BEGIN Material for the task

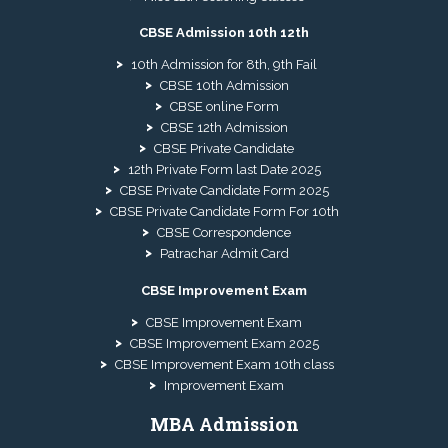
CBSE Admission 10th 12th
10th Admission for 8th, 9th Fail
CBSE 10th Admission
CBSE online Form
CBSE 12th Admission
CBSE Private Candidate
12th Private Form last Date 2025
CBSE Private Candidate Form 2025
CBSE Private Candidate Form For 10th
CBSE Correspondence
Patrachar Admit Card
CBSE Improvement Exam
CBSE Improvement Exam
CBSE Improvement Exam 2025
CBSE Improvement Exam 10th class
Improvement Exam
MBA Admission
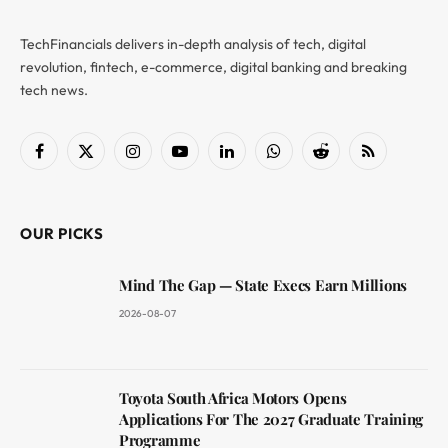
TechFinancials delivers in-depth analysis of tech, digital
revolution, fintech, e-commerce, digital banking and breaking
tech news.
Facebook
X
Instagram
YouTube
LinkedIn
WhatsApp
Reddit
RSS
(Twitter)
OUR PICKS
Mind The Gap — State Execs Earn Millions
2026-08-07
Toyota South Africa Motors Opens
Applications For The 2027 Graduate Training
Programme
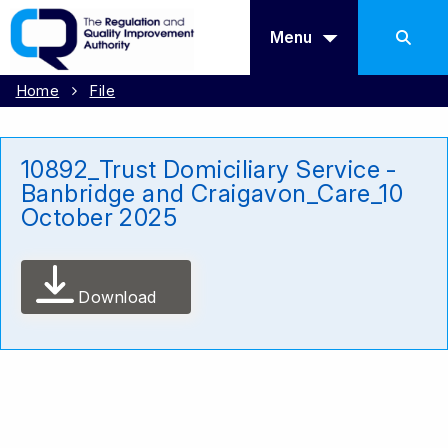
Menu
Home
File
10892_Trust Domiciliary Service -
Banbridge and Craigavon_Care_10
October 2025
Download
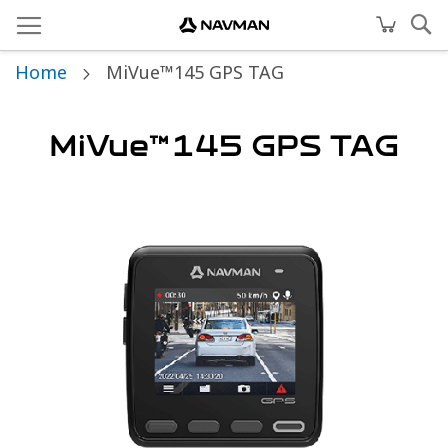
Home
MiVue™145 GPS TAG
MiVue™145 GPS TAG
Skip
to
the
end
of
the
images
gallery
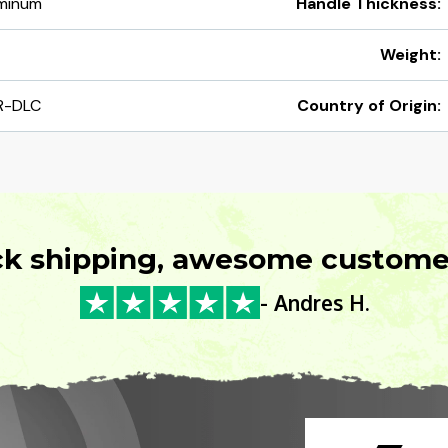
uminum
Handle Thickness:
Weight:
R-DLC
Country of Origin:
ck shipping, awesome customer
- Andres H.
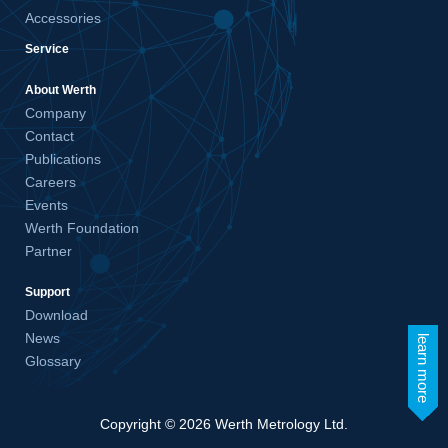
Accessories
Service
About Werth
Company
Contact
Publications
Careers
Events
Werth Foundation
Partner
Support
Download
News
learn more
Glossary
Copyright © 2026 Werth Metrology Ltd.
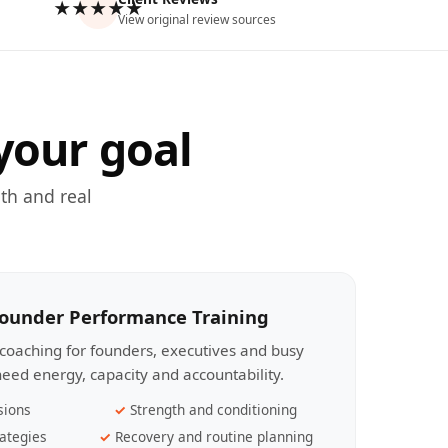
★★★★★
View original review sources
your goal
th and real
Founder Performance Training
coaching for founders, executives and busy
eed energy, capacity and accountability.
sions
Strength and conditioning
ategies
Recovery and routine planning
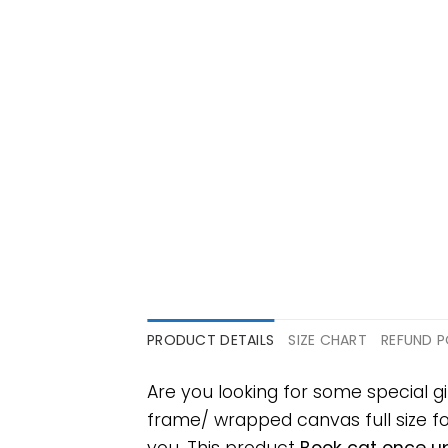
PRODUCT DETAILS
SIZE CHART
REFUND P
Are you looking for some special g
frame/ wrapped canvas full size for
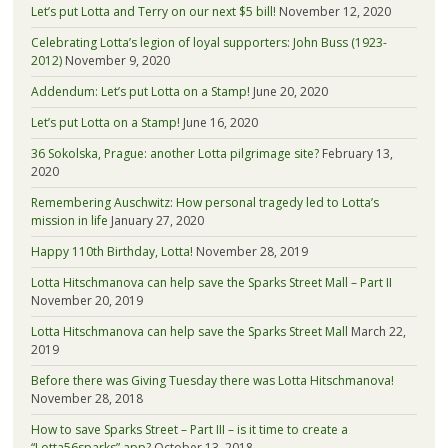
Let’s put Lotta and Terry on our next $5 bill!
November 12, 2020
Celebrating Lotta’s legion of loyal supporters: John Buss (1923-
2012)
November 9, 2020
Addendum: Let’s put Lotta on a Stamp!
June 20, 2020
Let’s put Lotta on a Stamp!
June 16, 2020
36 Sokolska, Prague: another Lotta pilgrimage site?
February 13,
2020
Remembering Auschwitz: How personal tragedy led to Lotta’s
mission in life
January 27, 2020
Happy 110th Birthday, Lotta!
November 28, 2019
Lotta Hitschmanova can help save the Sparks Street Mall – Part II
November 20, 2019
Lotta Hitschmanova can help save the Sparks Street Mall
March 22,
2019
Before there was Giving Tuesday there was Lotta Hitschmanova!
November 28, 2018
How to save Sparks Street – Part III – is it time to create a
“Lotta56sparks” app?
October 13, 2018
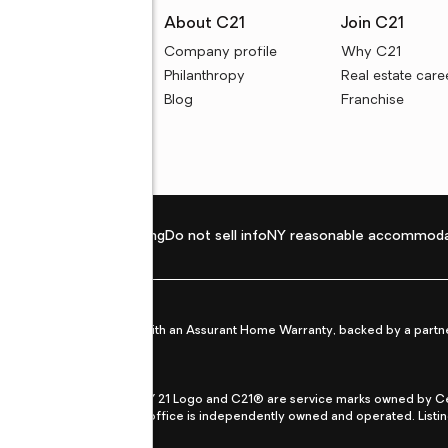
rces
About C21
Join C21
uyer resources
Company profile
Why C21
ller resources
Philanthropy
Real estate care
e calculators
Blog
Franchise
Privacy policy
Fair housing
Do not sell info
NY reasonable accommoda
et from life's surprises with an Assurant Home Warranty, backed by a partne
ans.
CENTURY 21®, the CENTURY 21 Logo and C21® are service marks owned by Centu
qual Opportunity Act. Each office is independently owned and operated. Listi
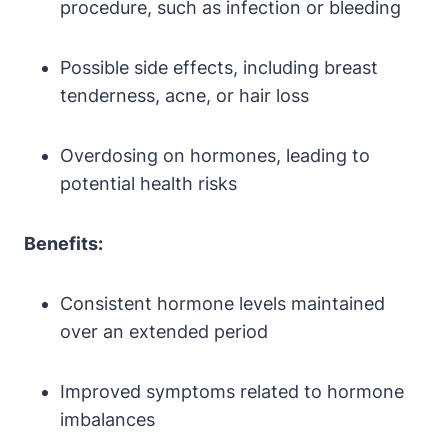
procedure, such as infection or bleeding
Possible side effects, including breast
tenderness, acne, or hair loss
Overdosing on hormones, leading to
potential health risks
Benefits:
Consistent hormone levels maintained
over an extended period
Improved symptoms related to hormone
imbalances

END Material for the task

#### Task item
Could you output all of the records exactly, without their pictures?

#### Answer to this exercise
CBSE Admission 10th 12th
10th Admission for 8th, 9th Fail
CBSE 10th Admission
CBSE online Form
CBSE 12th Admission
CBSE Private Candidate
12th Private Form last Date 2025
CBSE Private Candidate Form 2025
CBSE Private Candidate Form For 10th
CBSE Correspondence
Patrachar Admit Card
CBSE Improvement Exam
CBSE Improvement Exam
CBSE Improvement Exam 2025
CBSE Improvement Exam 10th class
Improvement Exam
MBA Admission
TechFinancials delivers in-depth analysis of tech, digital
revolution, fintech, e-commerce, digital banking and breaking
tech news.
Facebook
X
Instagram
YouTube
LinkedIn
WhatsApp
Reddit
RSS
(Twitter)
OUR PICKS
Mind The Gap — State Execs Earn Millions
2026-08-07
Toyota South Africa Motors Opens
Applications For The 2027 Graduate Training
Programme
Menu
Home
File
10892_Trust Domiciliary Service -
Banbridge and Craigavon_Care_10
October 2025
Download
Home
MiVue™145 GPS TAG
MiVue™145 GPS TAG
Skip
to
the
end
of
the
images
gallery
uminum
Handle Thickness:
Weight:
R-DLC
Country of Origin:
ck shipping, awesome customer
- Andres H.
Accessories
Service
About Werth
Company
Contact
Publications
Careers
Events
Werth Foundation
Partner
Support
Download
News
learn more
Glossary
Copyright © 2026 Werth Metrology Ltd.
★★★★★
View original review sources
your goal
th and real
Founder Performance Training
coaching for founders, executives and busy
eed energy, capacity and accountability.
sions
Strength and conditioning
ategies
Recovery and routine planning
PRODUCT DETAILS
SIZE CHART
REFUND P
Are you looking for some special g
frame/ wrapped canvas full size for
Let’s put Lotta and Terry on our next $5 bill!
November 12, 2020
Celebrating Lotta’s legion of loyal supporters: John Buss (1923-
2012)
November 9, 2020
Addendum: Let’s put Lotta on a Stamp!
June 20, 2020
Let’s put Lotta on a Stamp!
June 16, 2020
36 Sokolska, Prague: another Lotta pilgrimage site?
February 13,
2020
Remembering Auschwitz: How personal tragedy led to Lotta’s
mission in life
January 27, 2020
Happy 110th Birthday, Lotta!
November 28, 2019
Lotta Hitschmanova can help save the Sparks Street Mall – Part II
November 20, 2019
Lotta Hitschmanova can help save the Sparks Street Mall
March 22,
2019
Before there was Giving Tuesday there was Lotta Hitschmanova!
November 28, 2018
How to save Sparks Street – Part III – is it time to create a
“Lotta56sparks” app?
October 13, 2018
rces
About C21
Join C21
uyer resources
Company profile
Why C21
ller resources
Philanthropy
Real estate care
e calculators
Blog
Franchise
Privacy policy
Fair housing
Do not sell info
NY reasonable accommoda
et from life's surprises with an Assurant Home Warranty, backed by a partne
ans.
CENTURY 21®, the CENTURY 21 Logo and C21® are service marks owned by Centu
qual Opportunity Act. Each office is independently owned and operated. Listi
procedure, such as infection or bleeding
Possible side effects, including breast
tenderness, acne, or hair loss
Overdosing on hormones, leading to
potential health risks
Benefits:
Consistent hormone levels maintained
over an extended period
Improved symptoms related to hormone
imbalances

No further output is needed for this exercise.